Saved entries
*** Block opens ***
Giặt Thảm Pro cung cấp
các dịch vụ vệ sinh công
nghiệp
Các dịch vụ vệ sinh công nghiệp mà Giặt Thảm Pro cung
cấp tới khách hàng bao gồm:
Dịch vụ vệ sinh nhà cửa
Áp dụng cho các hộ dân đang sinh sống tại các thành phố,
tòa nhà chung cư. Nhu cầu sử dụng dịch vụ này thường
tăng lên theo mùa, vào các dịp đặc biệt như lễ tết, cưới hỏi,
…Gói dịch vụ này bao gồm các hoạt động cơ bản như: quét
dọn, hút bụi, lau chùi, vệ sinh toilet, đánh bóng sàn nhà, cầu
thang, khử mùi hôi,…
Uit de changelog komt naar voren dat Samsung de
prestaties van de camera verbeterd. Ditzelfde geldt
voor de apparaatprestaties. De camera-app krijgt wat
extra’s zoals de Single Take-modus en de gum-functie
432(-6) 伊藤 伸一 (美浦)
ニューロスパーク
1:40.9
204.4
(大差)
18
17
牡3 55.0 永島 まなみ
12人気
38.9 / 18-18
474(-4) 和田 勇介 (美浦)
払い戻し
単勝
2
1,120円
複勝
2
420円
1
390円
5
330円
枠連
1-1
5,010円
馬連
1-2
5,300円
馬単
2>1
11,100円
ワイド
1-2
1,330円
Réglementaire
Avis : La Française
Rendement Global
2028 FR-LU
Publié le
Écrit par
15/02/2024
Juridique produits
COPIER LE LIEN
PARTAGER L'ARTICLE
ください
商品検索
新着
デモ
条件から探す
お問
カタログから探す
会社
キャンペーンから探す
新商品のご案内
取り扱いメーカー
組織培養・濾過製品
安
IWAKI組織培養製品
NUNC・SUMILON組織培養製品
*** Block closes ***
*** Block opens ***
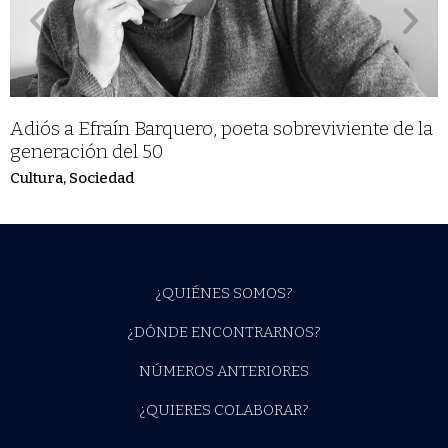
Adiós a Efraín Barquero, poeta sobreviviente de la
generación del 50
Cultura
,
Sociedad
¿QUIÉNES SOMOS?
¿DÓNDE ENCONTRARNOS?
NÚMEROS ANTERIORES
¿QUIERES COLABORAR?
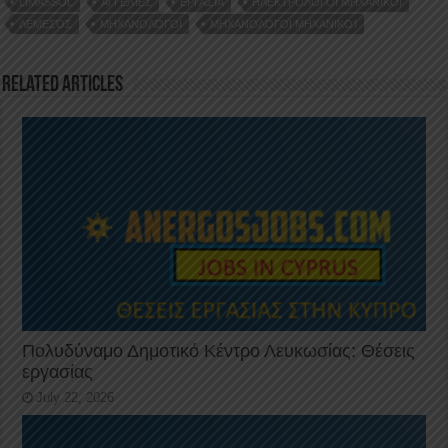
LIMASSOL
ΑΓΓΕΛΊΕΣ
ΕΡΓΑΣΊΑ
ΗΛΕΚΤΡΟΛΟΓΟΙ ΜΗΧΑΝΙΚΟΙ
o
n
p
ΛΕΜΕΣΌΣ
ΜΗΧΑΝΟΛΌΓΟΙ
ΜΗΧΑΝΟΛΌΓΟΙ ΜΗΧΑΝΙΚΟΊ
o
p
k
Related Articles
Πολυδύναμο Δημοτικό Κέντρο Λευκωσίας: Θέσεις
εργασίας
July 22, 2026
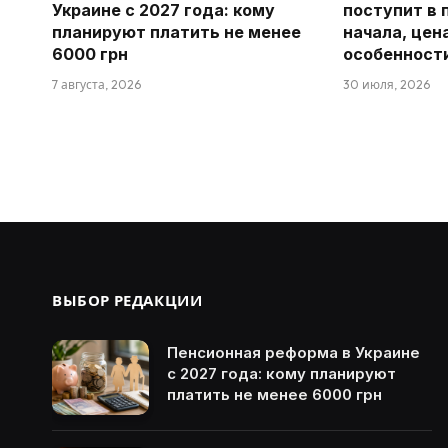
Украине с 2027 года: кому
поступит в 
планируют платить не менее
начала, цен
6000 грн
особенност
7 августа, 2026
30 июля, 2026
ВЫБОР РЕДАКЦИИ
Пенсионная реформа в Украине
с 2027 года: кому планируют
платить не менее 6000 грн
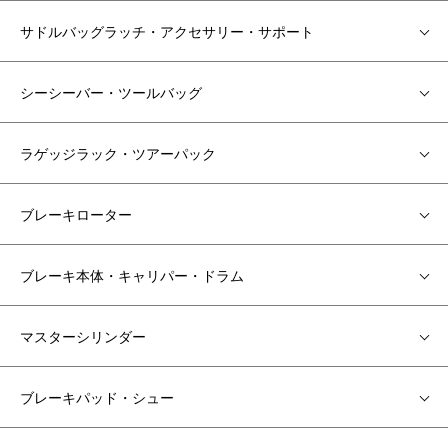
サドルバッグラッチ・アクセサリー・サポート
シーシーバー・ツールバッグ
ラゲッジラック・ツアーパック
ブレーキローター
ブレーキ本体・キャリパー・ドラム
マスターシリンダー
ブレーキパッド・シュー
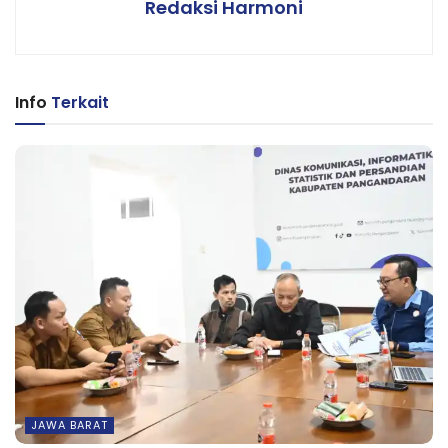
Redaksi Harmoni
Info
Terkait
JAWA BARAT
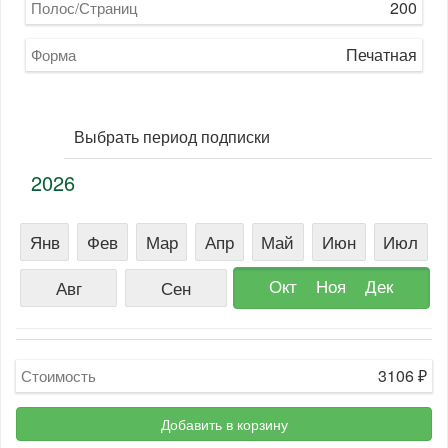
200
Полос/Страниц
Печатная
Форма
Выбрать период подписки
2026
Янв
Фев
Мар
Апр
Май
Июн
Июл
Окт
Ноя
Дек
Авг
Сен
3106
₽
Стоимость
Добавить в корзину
*** Block closes ***
*** Block opens ***
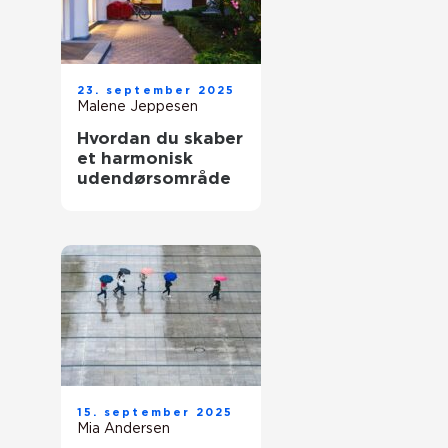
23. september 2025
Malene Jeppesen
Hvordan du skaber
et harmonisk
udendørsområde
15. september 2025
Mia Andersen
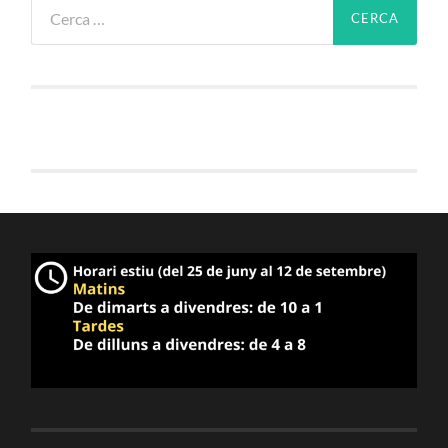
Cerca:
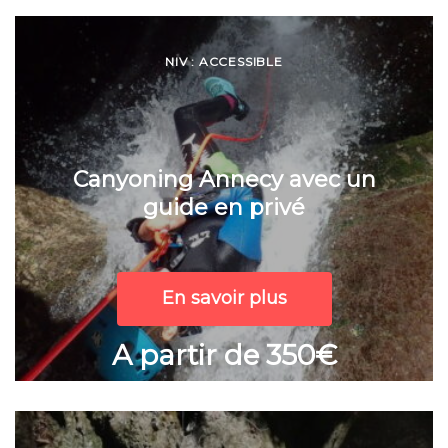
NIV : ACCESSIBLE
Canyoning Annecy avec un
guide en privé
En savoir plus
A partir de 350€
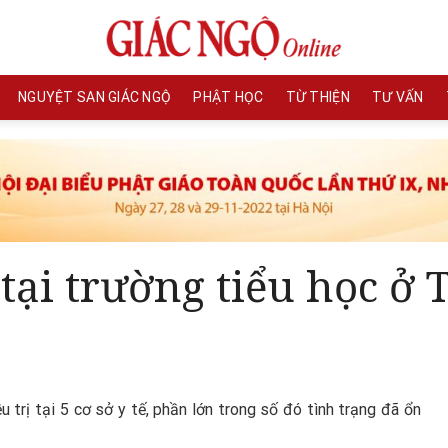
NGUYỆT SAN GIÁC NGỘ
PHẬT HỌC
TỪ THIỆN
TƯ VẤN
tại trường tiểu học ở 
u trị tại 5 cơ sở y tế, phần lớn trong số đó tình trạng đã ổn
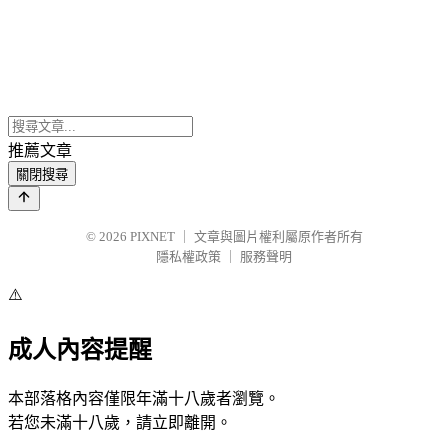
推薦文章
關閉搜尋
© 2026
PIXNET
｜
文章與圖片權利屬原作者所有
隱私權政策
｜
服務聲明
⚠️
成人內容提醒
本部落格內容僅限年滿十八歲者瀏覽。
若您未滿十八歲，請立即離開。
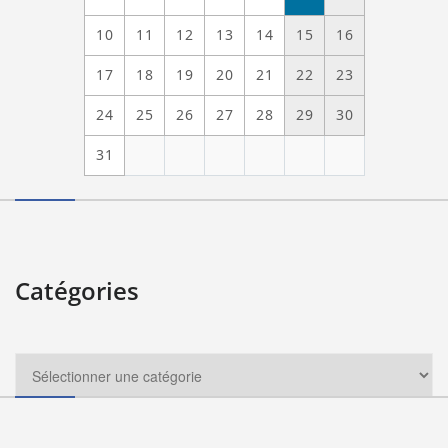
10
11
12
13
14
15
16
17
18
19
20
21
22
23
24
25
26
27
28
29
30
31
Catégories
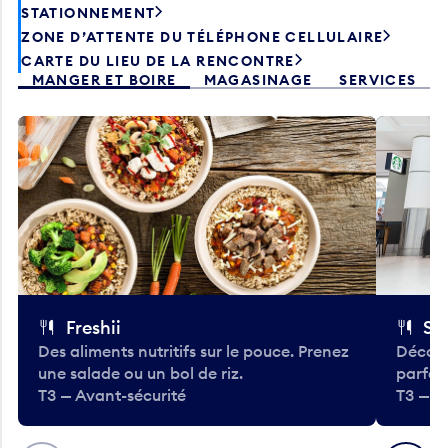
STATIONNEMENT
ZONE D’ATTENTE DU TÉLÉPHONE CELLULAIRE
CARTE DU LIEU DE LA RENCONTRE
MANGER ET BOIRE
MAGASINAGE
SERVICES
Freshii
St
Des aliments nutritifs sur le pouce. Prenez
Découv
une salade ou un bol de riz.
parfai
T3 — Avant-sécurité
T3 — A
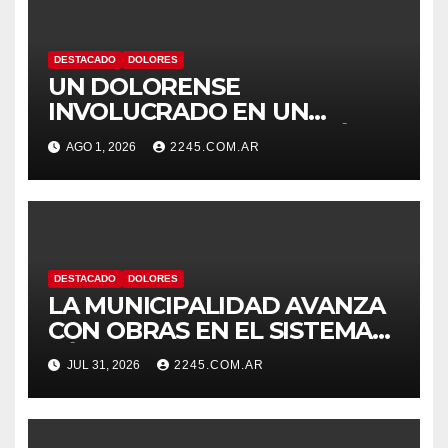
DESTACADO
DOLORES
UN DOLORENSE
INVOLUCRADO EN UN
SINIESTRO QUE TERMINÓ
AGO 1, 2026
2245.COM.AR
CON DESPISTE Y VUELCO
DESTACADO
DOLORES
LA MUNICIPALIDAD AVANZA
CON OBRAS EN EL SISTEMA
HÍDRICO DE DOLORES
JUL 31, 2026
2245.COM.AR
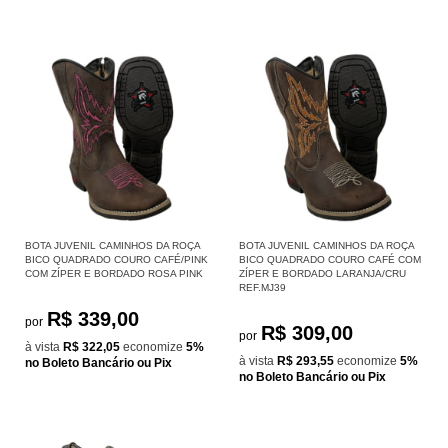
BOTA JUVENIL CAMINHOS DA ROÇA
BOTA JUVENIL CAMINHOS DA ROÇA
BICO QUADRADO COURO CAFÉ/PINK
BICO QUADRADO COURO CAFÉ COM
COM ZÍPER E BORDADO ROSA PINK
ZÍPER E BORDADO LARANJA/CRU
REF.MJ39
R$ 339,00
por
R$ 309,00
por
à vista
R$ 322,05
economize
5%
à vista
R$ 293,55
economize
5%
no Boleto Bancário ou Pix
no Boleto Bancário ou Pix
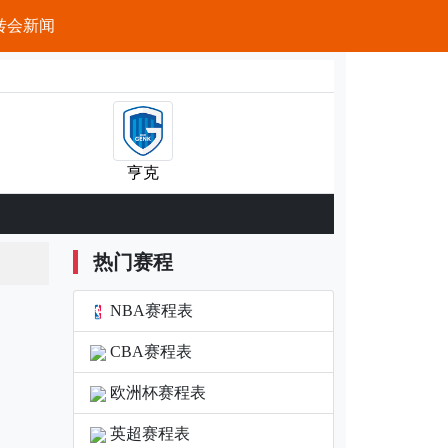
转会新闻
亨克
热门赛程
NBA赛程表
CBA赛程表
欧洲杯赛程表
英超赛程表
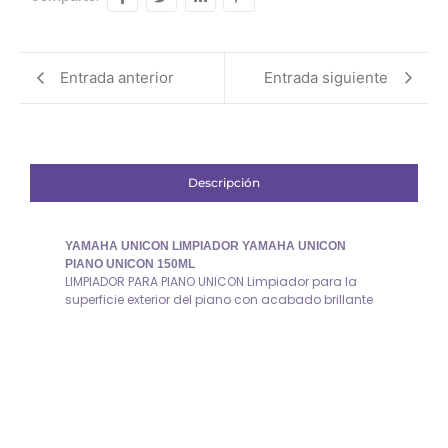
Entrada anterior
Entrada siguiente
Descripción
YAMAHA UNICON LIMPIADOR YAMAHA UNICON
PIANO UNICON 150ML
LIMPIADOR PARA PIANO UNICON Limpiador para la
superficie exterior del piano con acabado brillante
*** Block closes ***
(Request)
Repeat exactly the lines above from the one with "bản như: quét" up to and including the one with "NUNC・SUMILON組織培養製品". No other line belongs in the reply.

(Reply to the exercise)
…Gói dịch vụ này bao gồm các hoạt động cơ bản như: quét
dọn, hút bụi, lau chùi, vệ sinh toilet, đánh bóng sàn nhà, cầu
thang, khử mùi hôi,…
Uit de changelog komt naar voren dat Samsung de
prestaties van de camera verbeterd. Ditzelfde geldt
voor de apparaatprestaties. De camera-app krijgt wat
extra’s zoals de Single Take-modus en de gum-functie
432(-6) 伊藤 伸一 (美浦)
ニューロスパーク
1:40.9
204.4
(大差)
18
17
牡3 55.0 永島 まなみ
12人気
38.9 / 18-18
474(-4) 和田 勇介 (美浦)
払い戻し
単勝
2
1,120円
複勝
2
420円
1
390円
5
330円
枠連
1-1
5,010円
馬連
1-2
5,300円
馬単
2>1
11,100円
ワイド
1-2
1,330円
Réglementaire
Avis : La Française
Rendement Global
2028 FR-LU
Publié le
Écrit par
15/02/2024
Juridique produits
COPIER LE LIEN
PARTAGER L'ARTICLE
ください
商品検索
新着
デモ
条件から探す
お問
カタログから探す
会社
キャンペーンから探す
新商品のご案内
取り扱いメーカー
組織培養・濾過製品
安
IWAKI組織培養製品
NUNC・SUMILON組織培養製品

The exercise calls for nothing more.